Embora a maioria das recomendações do relatório ainda não tenha sido implementada, o Fed estabeleceu instalações de recompra permanentes para revendedores domésticos e estrangeiros em julho de 2021. E a Comissão de Valores Mobiliários está tomando medidas para exigir uma compensação mais centralizada.

No entanto, em uma atualização de status divulgada no início deste ano, o grupo de trabalho disse que as instalações do Fed não foram suficientemente longe.

Na quarta-feira, a Comissão de Valores Mobiliários está se preparando para anunciar que proporá regras para ajudar a reformar a forma como os Tesouros são negociados e compensados, incluindo garantir que mais negociações do Tesouro sejam compensadas centralmente, como o Grupo dos 30 recomendou, conforme relatado pelo MarketWatch.
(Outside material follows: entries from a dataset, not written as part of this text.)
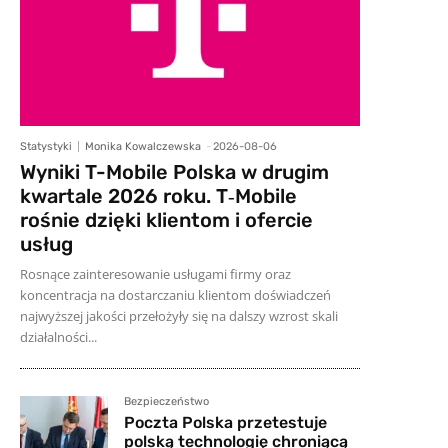
Statystyki
Monika Kowalczewska
-
2026-08-06
Wyniki T-Mobile Polska w drugim
kwartale 2026 roku. T‑Mobile
rośnie dzięki klientom i ofercie
usług
Rosnące zainteresowanie usługami firmy oraz
koncentracja na dostarczaniu klientom doświadczeń
najwyższej jakości przełożyły się na dalszy wzrost skali
działalności...
Bezpieczeństwo
Poczta Polska przetestuje
polską technologię chroniącą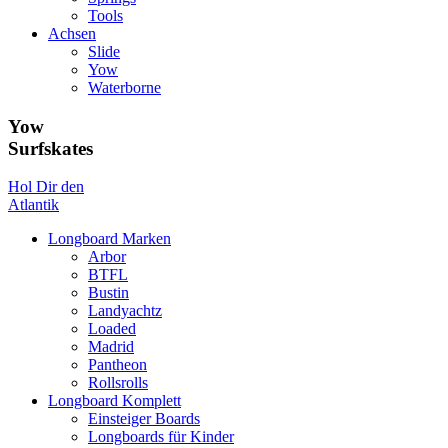
Tools
Achsen
Slide
Yow
Waterborne
Yow
Surfskates
Hol Dir den
Atlantik
Longboard Marken
Arbor
BTFL
Bustin
Landyachtz
Loaded
Madrid
Pantheon
Rollsrolls
Longboard Komplett
Einsteiger Boards
Longboards für Kinder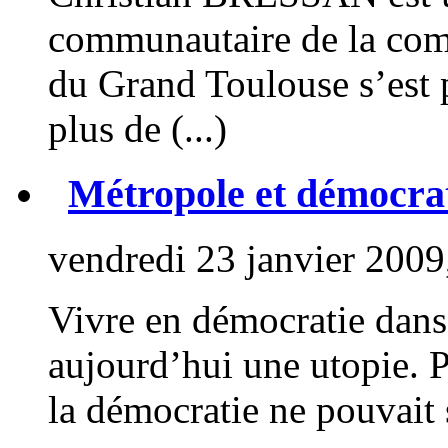
communautaire de la co
du Grand Toulouse s’est 
plus de (...)
Métropole et démocrati
vendredi 23 janvier 2009
Vivre en démocratie dans
aujourd’hui une utopie. P
la démocratie ne pouvait 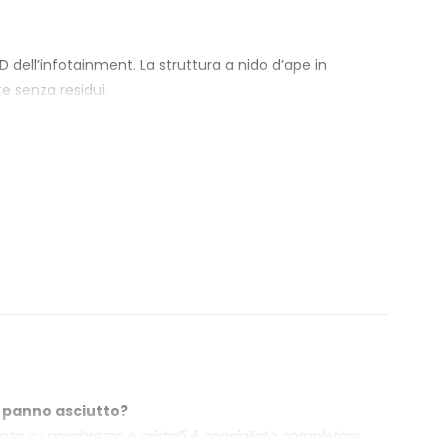
D dell’infotainment. La struttura a nido d’ape in
e senza residui.
i vetri. Rilasciano un gradevole profumo di pulito e
a freschezza e prolungare l’efficacia del
n panno asciutto?
za su parabrezza e cristalli è consigliato completare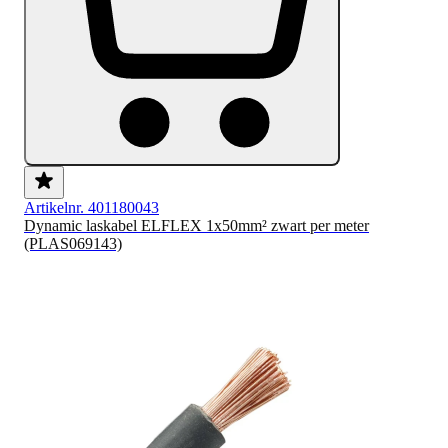
Artikelnr. 401180043
Dynamic laskabel ELFLEX 1x50mm² zwart per meter
(PLAS069143)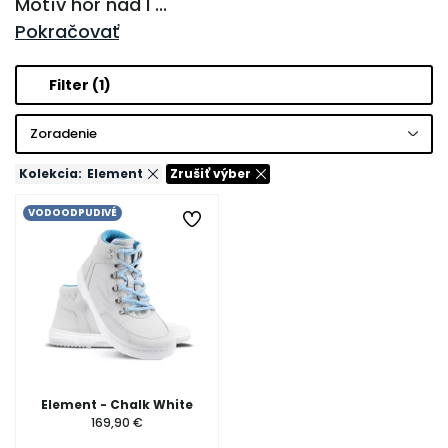
Motív hôr nad l
...
Pokračovať
Filter
(1)
Zoradenie
Kolekcia:
Element
Zrušiť výber
VODOODPUDIVÉ
Element - Chalk White
169,90 €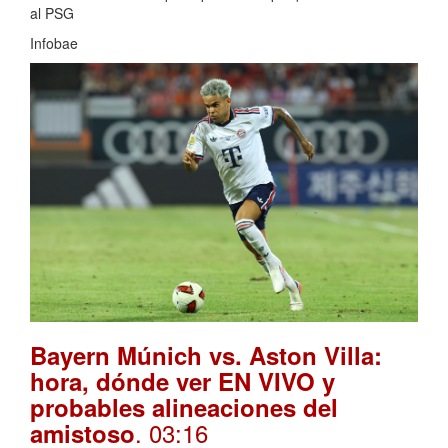
al PSG
Infobae
Bayern Múnich vs. Aston Villa:
hora, dónde ver EN VIVO y
probables alineaciones del
. 03:16
amistoso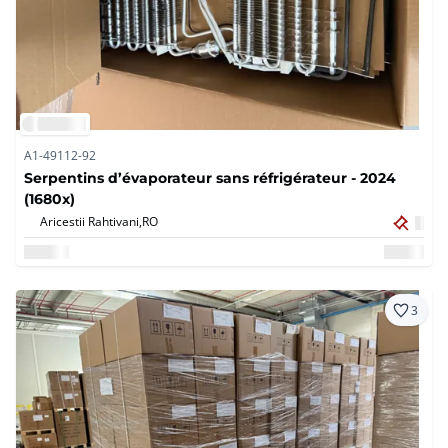
A1-49112-92
Serpentins d’évaporateur sans réfrigérateur - 2024
(1680x)
Aricestii Rahtivani,
RO
3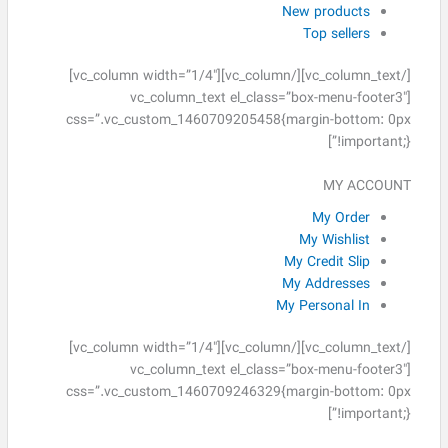
New products
Top sellers
[/vc_column_text][/vc_column][vc_column width=”1/4″]
[vc_column_text el_class=”box-menu-footer3″
css=”.vc_custom_1460709205458{margin-bottom: 0px
!important;}”]
MY ACCOUNT
My Order
My Wishlist
My Credit Slip
My Addresses
My Personal In
[/vc_column_text][/vc_column][vc_column width=”1/4″]
[vc_column_text el_class=”box-menu-footer3″
css=”.vc_custom_1460709246329{margin-bottom: 0px
!important;}”]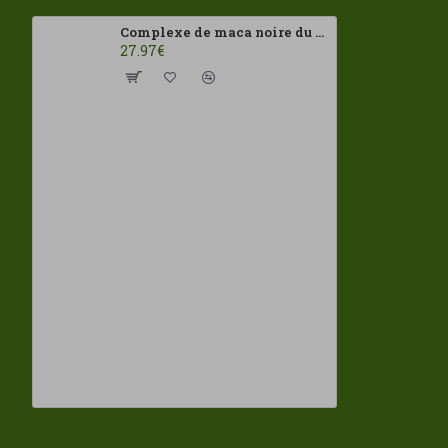
Complexe de maca noire du Pérou 35 000 mg | Extrait 20:1 | Arginine, zinc, vitamines C, B12 et B6 | 200 gélules Aldous
27.97€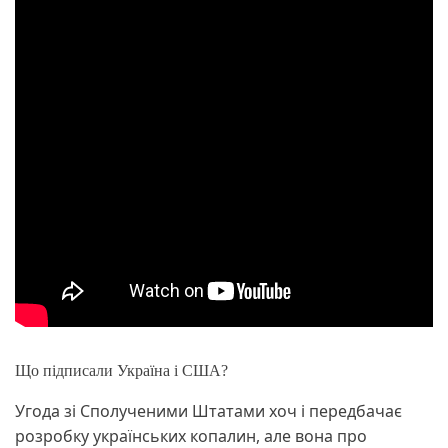
Що підписали Україна і США?
Угода зі Сполученими Штатами хоч і передбачає
розробку українських копалин, але вона про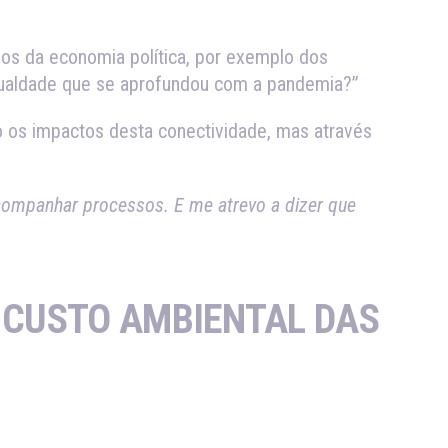
s da economia política, por exemplo dos
igualdade que se aprofundou com a pandemia?”
 os impactos desta conectividade, mas através
ompanhar processos. E me atrevo a dizer que
 CUSTO AMBIENTAL DAS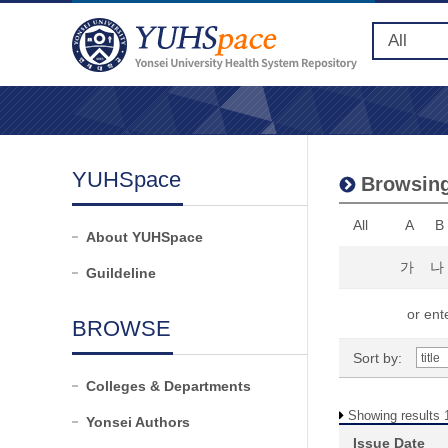
YUHSpace
Browsing 
All
A
B
About YUHSpace
가
나
Guildeline
or ente
BROWSE
Sort by:
Colleges & Departments
Showing results 1
Yonsei Authors
Issue Date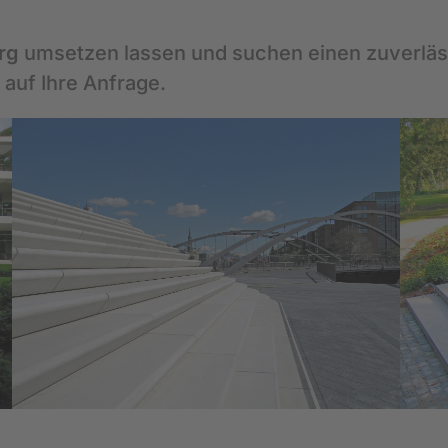
rg
umsetzen lassen und suchen einen zuverläs
 auf Ihre Anfrage.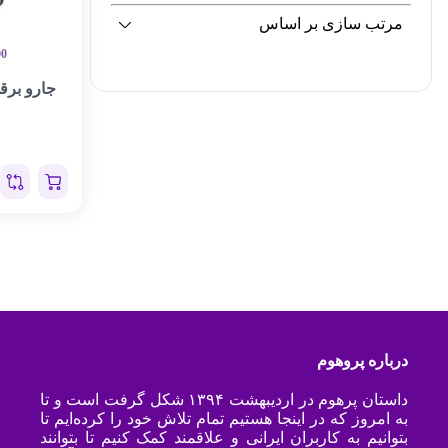
مرتب سازی بر اساس
00
جارو برقی ا
درباره پروهوم
داستان پرهوم در اردیبهشت ۱۳۹۴ شکل گرفت است و تا
به امروز که در اینجا هستیم تمام تلاش خود را کرده‌ایم تا
بتوانیم به کاربران ایرانی و علاقمند کمک کنیم تا بتوانند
See: SEC deve avançar nas reformas para evitar a próxima crise no mercado de US$ 24 trilhões para dívida do governo dos EUA

Como observou o Grupo dos 30, o presidente da SEC, Gary Gensler, expressou apoio à expansão da compensação centralizada de títulos do Tesouro, o que ajudaria a melhorar a liquidez durante períodos de estresse, ajudando a garantir que todas as negociações fossem liquidadas no prazo, sem problemas.

Ainda assim, se os reguladores parecem complacentes quando se trata de lidar com esses riscos, provavelmente é porque eles esperam que, se algo der errado, o Fed possa simplesmente ir em socorro, como fez no passado.

Mas Axel, do Bank of America, acredita que essa suposição é equivocada.

“Não é estruturalmente sólido que a dívida pública dos EUA se torne cada vez mais dependente do Fed QE. O Fed é um credor de último recurso para o sistema bancário, não para o governo federal”, escreveu Axel.